社会科学を専攻している者は、時に「冷静な頭脳」を忘れ、 heart だけで議論しているような場面に遭遇したことがあるのではないだろうか。またその反対に、もっぱら自然科学的な分析手法だけに傾注し、「温かい心」を忘れているか、そもそも持ってなさそうな人も少なくない(自然科学者でも warm heart の持ち主はたくさんいる)。 head と heart のそれぞれに cool と warm のどちらかがくっつく組み合わせは全部で4通りになる( cool-cool 、 cool-warm 、 warm-cool 、 warm-warm )。

しかし、 head は cool でなければならず、 heart は warm でなければならないので、正しい組み合わせは1つしかない。社会科学、特に労働問題のような研究領域では、「温かい心」を忘れた研究成果は非常に冷たい印象を与える。しかし「冷静な頭脳」がなければ、本人の意図とは関係なく、政治的に偏向していると勘違いされることもある。

問題山積の日本の労働問題

日本の労働問題は、他の先進国とはやや趣が異なる。多くの欧州諸国よりも失業率は低い。労働者の職業人生も長い。しかし、問題も山積である。仕事と家庭生活の調和(ワーク・ライフ・バランス)に関してはほとんどの先進国よりも対応が遅れており、そのことは未婚者の増加や出生率の低下とも無関係ではない。長時間労働の問題は、恒常的な時間外労働だけでなく、不払い労働(いわゆるサービス残業)の問題、年休未消化などがあり、一向に改善されていない。平均的に見れば先進国中世界一の長時間労働大国であり、今や「 KAROSHI 」は「 KARAOKE 」並みに世界中で有名な日本語である。

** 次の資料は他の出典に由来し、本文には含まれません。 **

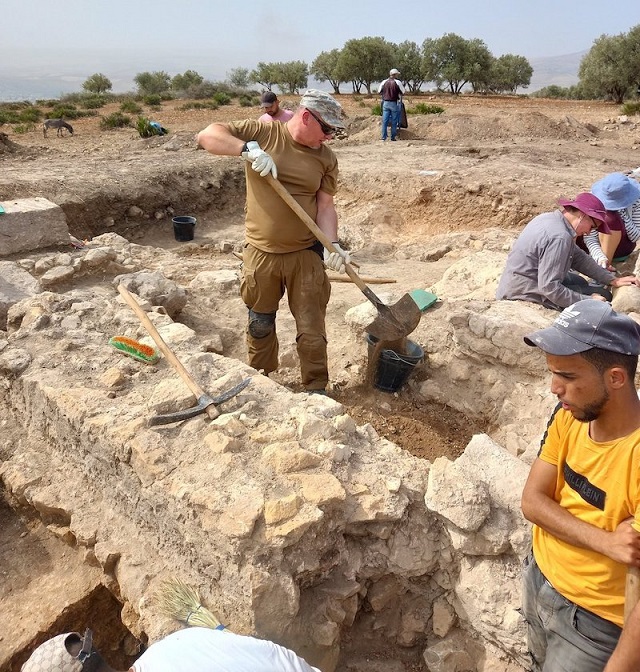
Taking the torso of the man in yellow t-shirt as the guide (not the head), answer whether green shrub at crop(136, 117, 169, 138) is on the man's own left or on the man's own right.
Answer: on the man's own right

非正社員の増加も、「短時間正社員」の増加にはほど遠く、依然として正社員との身分格差が大きい。フリーターやニートの問題も、将来の日本の労働者の質を考えると大問題だ。そして人材育成の視点を欠いた成果主義の広範な普及は、企業経営もキャリア形成もより近視眼的な方向に向かわせる。このように、日本の労働問題はたくさんある。そして根深い。これらの労働問題は、「温かい心」と「冷静な頭脳」の両方を持った者だけが研究する資格を有する。

労働問題の研究者が決して忘れてはならないこと

さらに研究の成果は、教育にも活用されなければならない。未来永劫、労働問題は無くならない。しかもますます複雑化、多様化して行くであろう。しかし大学で労働問題をきちんと教えることは少ない。多くの学生が労働者として社会に出、そしていずれは大なり小なり労働問題に巻き込まれるのに、である。

専門職大学院の設立や独立行政法人化など大改革が進行中だが、「高度な研究」や「優れた人材の輩出」だけが大学の役割なのか。社会に出てぶち当たった問題にどう対処して行くべきなのか、勝ち組にならなくても、「負けないための智慧」を授けることも重要な役割のはず。それには一流も二流も関係ない。労働問題の教育とは、そういうことではないのか。

大学だけに限らないが、文系・理系を問わず、すべての学生の必修科目として、なぜ働かなければならないのか、どうやって働いたらいいのか、働いていて壁にぶつかったときにはどうしたらよいのか、というようなことを早い段階から、しかも継続的に考える機会を与えるべきだ。そのためにも、労働問題の研究に携わる者は、 cool head but warm heart を決して忘れてはならないのである。